== GIVEN DATA

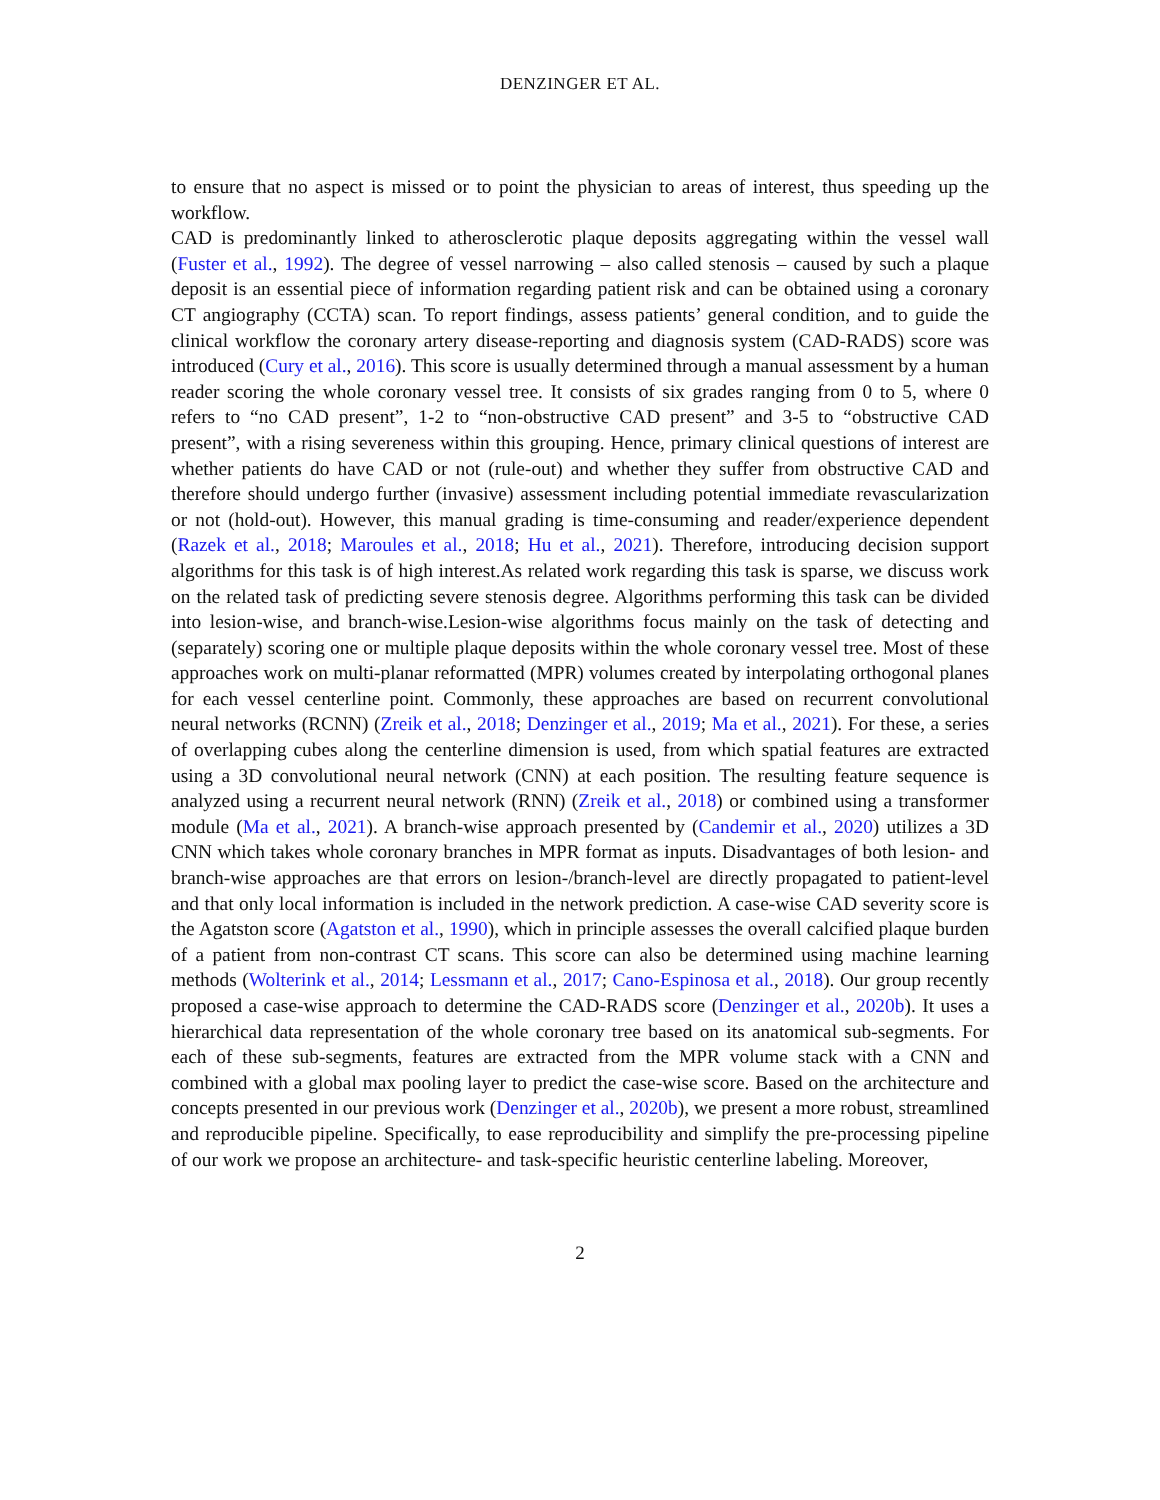DENZINGER ET AL.
to ensure that no aspect is missed or to point the physician to areas of interest, thus speeding up the workflow.
CAD is predominantly linked to atherosclerotic plaque deposits aggregating within the vessel wall (Fuster et al., 1992). The degree of vessel narrowing – also called stenosis – caused by such a plaque deposit is an essential piece of information regarding patient risk and can be obtained using a coronary CT angiography (CCTA) scan. To report findings, assess patients’ general condition, and to guide the clinical workflow the coronary artery disease-reporting and diagnosis system (CAD-RADS) score was introduced (Cury et al., 2016). This score is usually determined through a manual assessment by a human reader scoring the whole coronary vessel tree. It consists of six grades ranging from 0 to 5, where 0 refers to “no CAD present”, 1-2 to “non-obstructive CAD present” and 3-5 to “obstructive CAD present”, with a rising severeness within this grouping. Hence, primary clinical questions of interest are whether patients do have CAD or not (rule-out) and whether they suffer from obstructive CAD and therefore should undergo further (invasive) assessment including potential immediate revascularization or not (hold-out). However, this manual grading is time-consuming and reader/experience dependent (Razek et al., 2018; Maroules et al., 2018; Hu et al., 2021). Therefore, introducing decision support algorithms for this task is of high interest.As related work regarding this task is sparse, we discuss work on the related task of predicting severe stenosis degree. Algorithms performing this task can be divided into lesion-wise, and branch-wise.Lesion-wise algorithms focus mainly on the task of detecting and (separately) scoring one or multiple plaque deposits within the whole coronary vessel tree. Most of these approaches work on multi-planar reformatted (MPR) volumes created by interpolating orthogonal planes for each vessel centerline point. Commonly, these approaches are based on recurrent convolutional neural networks (RCNN) (Zreik et al., 2018; Denzinger et al., 2019; Ma et al., 2021). For these, a series of overlapping cubes along the centerline dimension is used, from which spatial features are extracted using a 3D convolutional neural network (CNN) at each position. The resulting feature sequence is analyzed using a recurrent neural network (RNN) (Zreik et al., 2018) or combined using a transformer module (Ma et al., 2021). A branch-wise approach presented by (Candemir et al., 2020) utilizes a 3D CNN which takes whole coronary branches in MPR format as inputs. Disadvantages of both lesion- and branch-wise approaches are that errors on lesion-/branch-level are directly propagated to patient-level and that only local information is included in the network prediction. A case-wise CAD severity score is the Agatston score (Agatston et al., 1990), which in principle assesses the overall calcified plaque burden of a patient from non-contrast CT scans. This score can also be determined using machine learning methods (Wolterink et al., 2014; Lessmann et al., 2017; Cano-Espinosa et al., 2018). Our group recently proposed a case-wise approach to determine the CAD-RADS score (Denzinger et al., 2020b). It uses a hierarchical data representation of the whole coronary tree based on its anatomical sub-segments. For each of these sub-segments, features are extracted from the MPR volume stack with a CNN and combined with a global max pooling layer to predict the case-wise score. Based on the architecture and concepts presented in our previous work (Denzinger et al., 2020b), we present a more robust, streamlined and reproducible pipeline. Specifically, to ease reproducibility and simplify the pre-processing pipeline of our work we propose an architecture- and task-specific heuristic centerline labeling. Moreover,
2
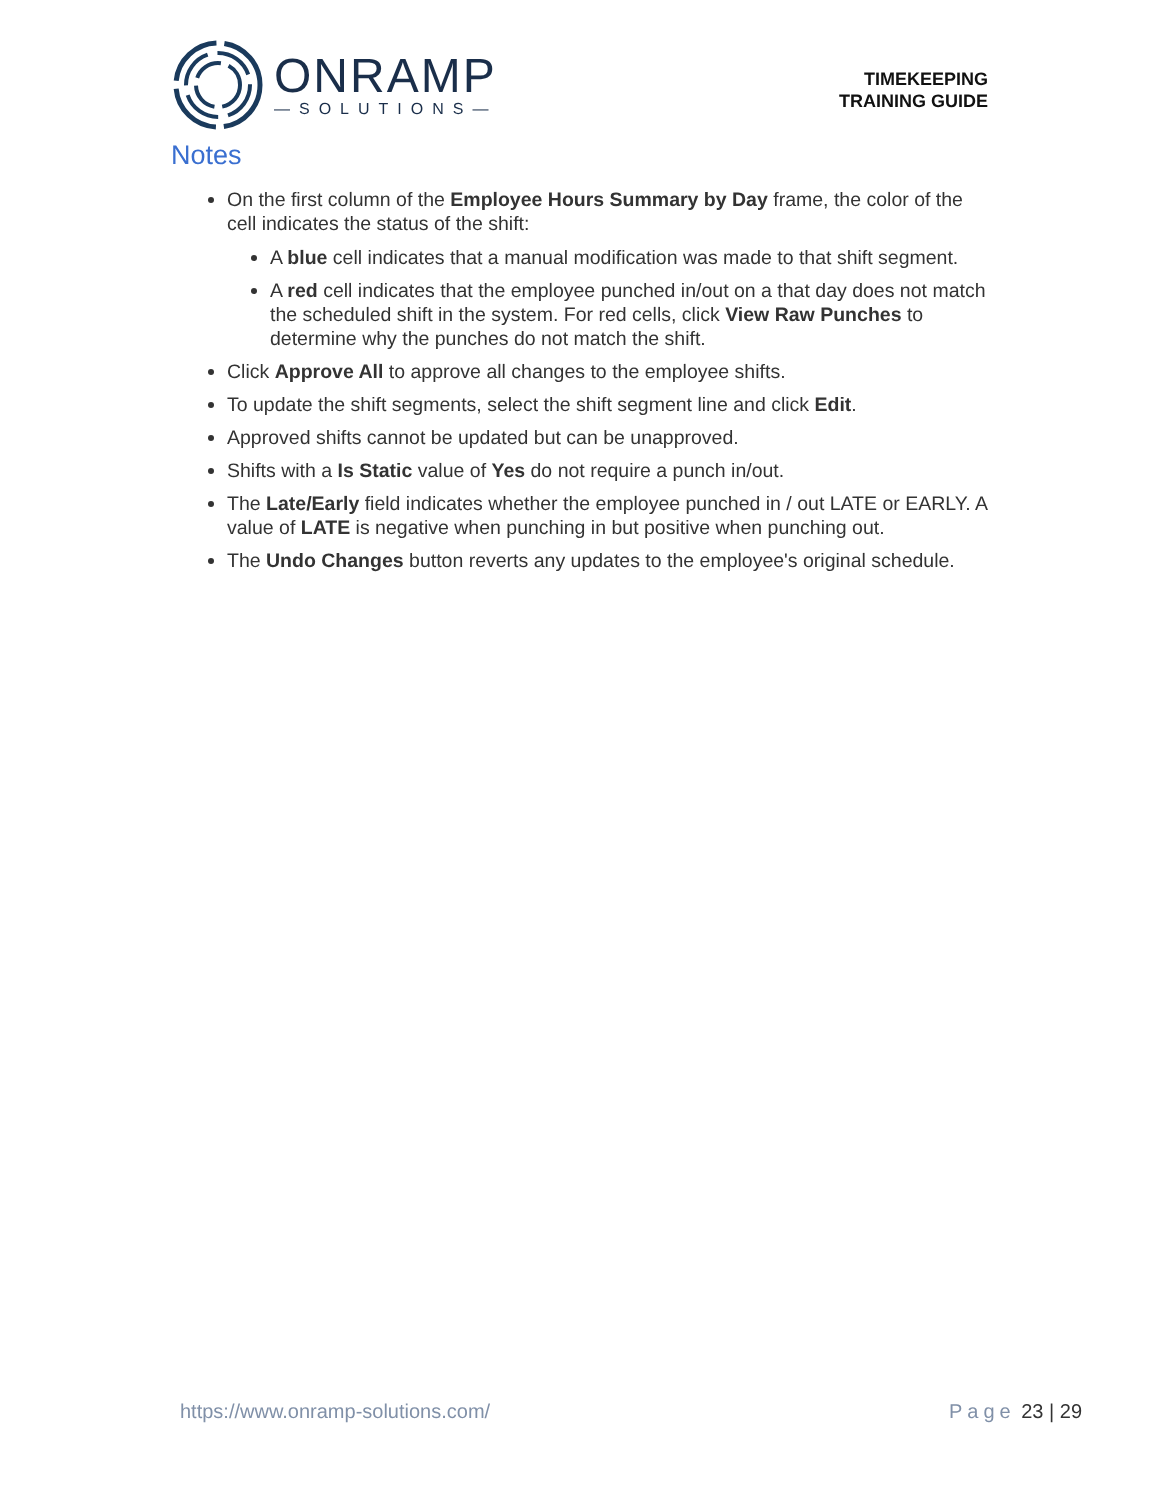ONRAMP
—SOLUTIONS—
TIMEKEEPING
TRAINING GUIDE
Notes
On the first column of the Employee Hours Summary by Day frame, the color of the cell indicates the status of the shift:
A blue cell indicates that a manual modification was made to that shift segment.
A red cell indicates that the employee punched in/out on a that day does not match the scheduled shift in the system. For red cells, click View Raw Punches to determine why the punches do not match the shift.
Click Approve All to approve all changes to the employee shifts.
To update the shift segments, select the shift segment line and click Edit.
Approved shifts cannot be updated but can be unapproved.
Shifts with a Is Static value of Yes do not require a punch in/out.
The Late/Early field indicates whether the employee punched in / out LATE or EARLY. A value of LATE is negative when punching in but positive when punching out.
The Undo Changes button reverts any updates to the employee's original schedule.
https://www.onramp-solutions.com/
Page 23 | 29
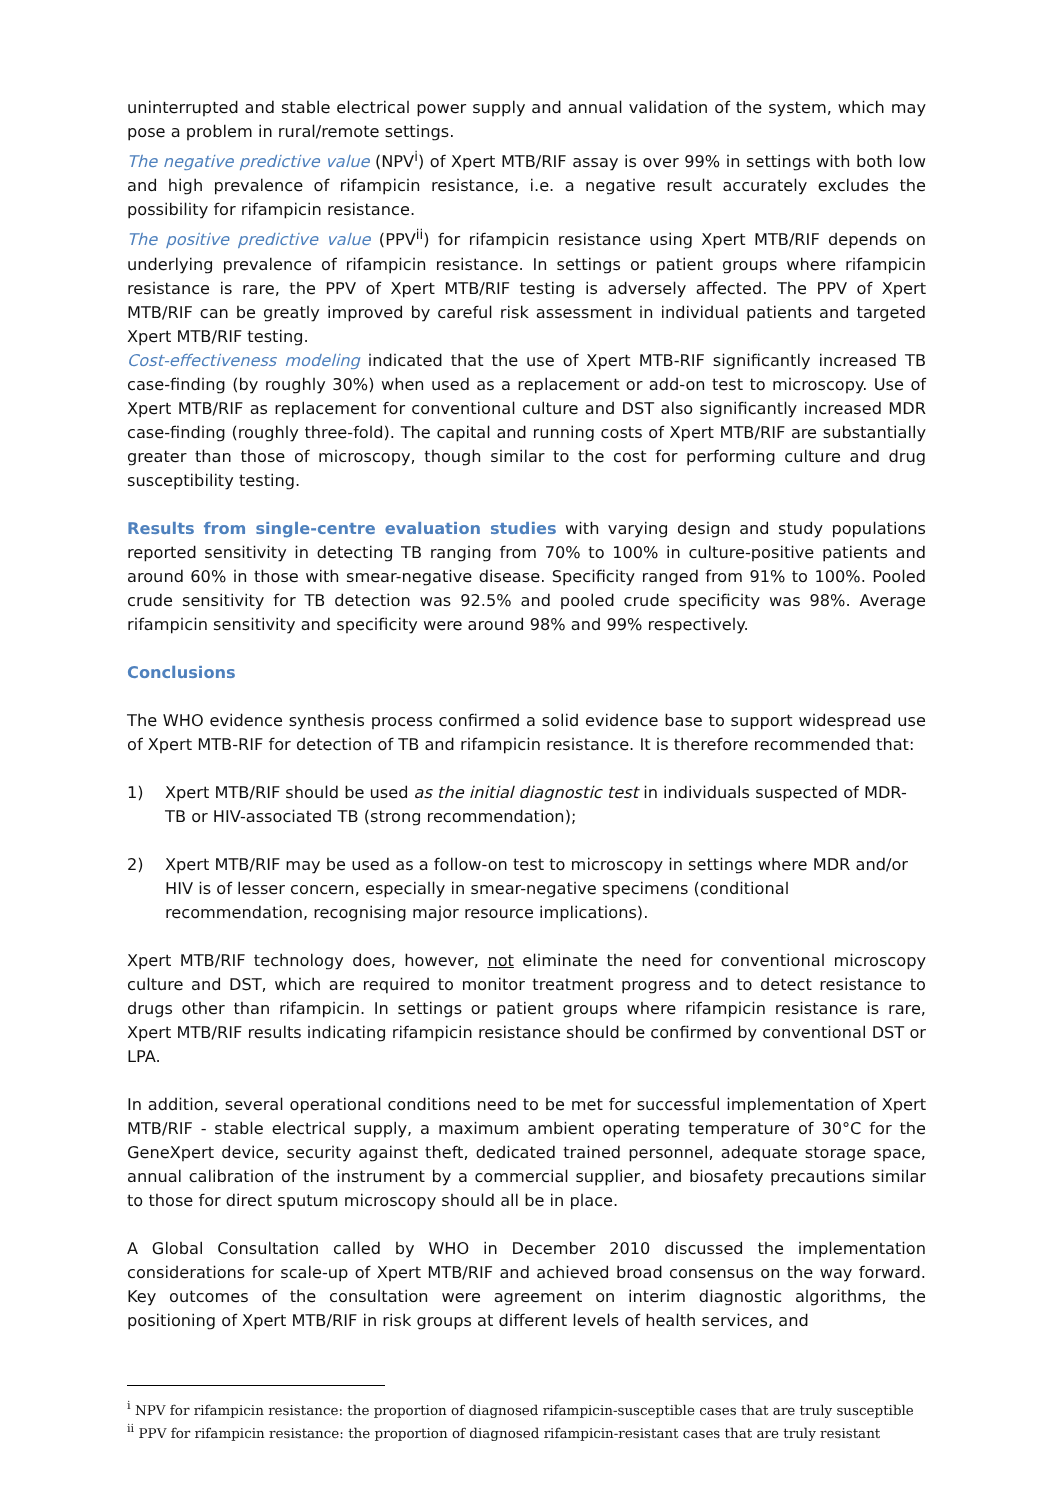uninterrupted and stable electrical power supply and annual validation of the system, which may pose a problem in rural/remote settings.
The negative predictive value (NPV<sup>i</sup>) of Xpert MTB/RIF assay is over 99% in settings with both low and high prevalence of rifampicin resistance, i.e. a negative result accurately excludes the possibility for rifampicin resistance.
The positive predictive value (PPV<sup>ii</sup>) for rifampicin resistance using Xpert MTB/RIF depends on underlying prevalence of rifampicin resistance. In settings or patient groups where rifampicin resistance is rare, the PPV of Xpert MTB/RIF testing is adversely affected. The PPV of Xpert MTB/RIF can be greatly improved by careful risk assessment in individual patients and targeted Xpert MTB/RIF testing.
Cost-effectiveness modeling indicated that the use of Xpert MTB-RIF significantly increased TB case-finding (by roughly 30%) when used as a replacement or add-on test to microscopy. Use of Xpert MTB/RIF as replacement for conventional culture and DST also significantly increased MDR case-finding (roughly three-fold). The capital and running costs of Xpert MTB/RIF are substantially greater than those of microscopy, though similar to the cost for performing culture and drug susceptibility testing.
Results from single-centre evaluation studies with varying design and study populations reported sensitivity in detecting TB ranging from 70% to 100% in culture-positive patients and around 60% in those with smear-negative disease. Specificity ranged from 91% to 100%. Pooled crude sensitivity for TB detection was 92.5% and pooled crude specificity was 98%. Average rifampicin sensitivity and specificity were around 98% and 99% respectively.
Conclusions
The WHO evidence synthesis process confirmed a solid evidence base to support widespread use of Xpert MTB-RIF for detection of TB and rifampicin resistance. It is therefore recommended that:
1) Xpert MTB/RIF should be used as the initial diagnostic test in individuals suspected of MDR-TB or HIV-associated TB (strong recommendation);
2) Xpert MTB/RIF may be used as a follow-on test to microscopy in settings where MDR and/or HIV is of lesser concern, especially in smear-negative specimens (conditional recommendation, recognising major resource implications).
Xpert MTB/RIF technology does, however, not eliminate the need for conventional microscopy culture and DST, which are required to monitor treatment progress and to detect resistance to drugs other than rifampicin. In settings or patient groups where rifampicin resistance is rare, Xpert MTB/RIF results indicating rifampicin resistance should be confirmed by conventional DST or LPA.
In addition, several operational conditions need to be met for successful implementation of Xpert MTB/RIF - stable electrical supply, a maximum ambient operating temperature of 30°C for the GeneXpert device, security against theft, dedicated trained personnel, adequate storage space, annual calibration of the instrument by a commercial supplier, and biosafety precautions similar to those for direct sputum microscopy should all be in place.
A Global Consultation called by WHO in December 2010 discussed the implementation considerations for scale-up of Xpert MTB/RIF and achieved broad consensus on the way forward. Key outcomes of the consultation were agreement on interim diagnostic algorithms, the positioning of Xpert MTB/RIF in risk groups at different levels of health services, and
<sup>i</sup> NPV for rifampicin resistance: the proportion of diagnosed rifampicin-susceptible cases that are truly susceptible
<sup>ii</sup> PPV for rifampicin resistance: the proportion of diagnosed rifampicin-resistant cases that are truly resistant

====

**AIM OF THE TASK**
Report each line of the data that includes the string "cell".

**RESULT OF THIS EXERCISE**
On the first column of the Employee Hours Summary by Day frame, the color of the cell indicates the status of the shift:
A blue cell indicates that a manual modification was made to that shift segment.
A red cell indicates that the employee punched in/out on a that day does not match the scheduled shift in the system. For red cells, click View Raw Punches to determine why the punches do not match the shift.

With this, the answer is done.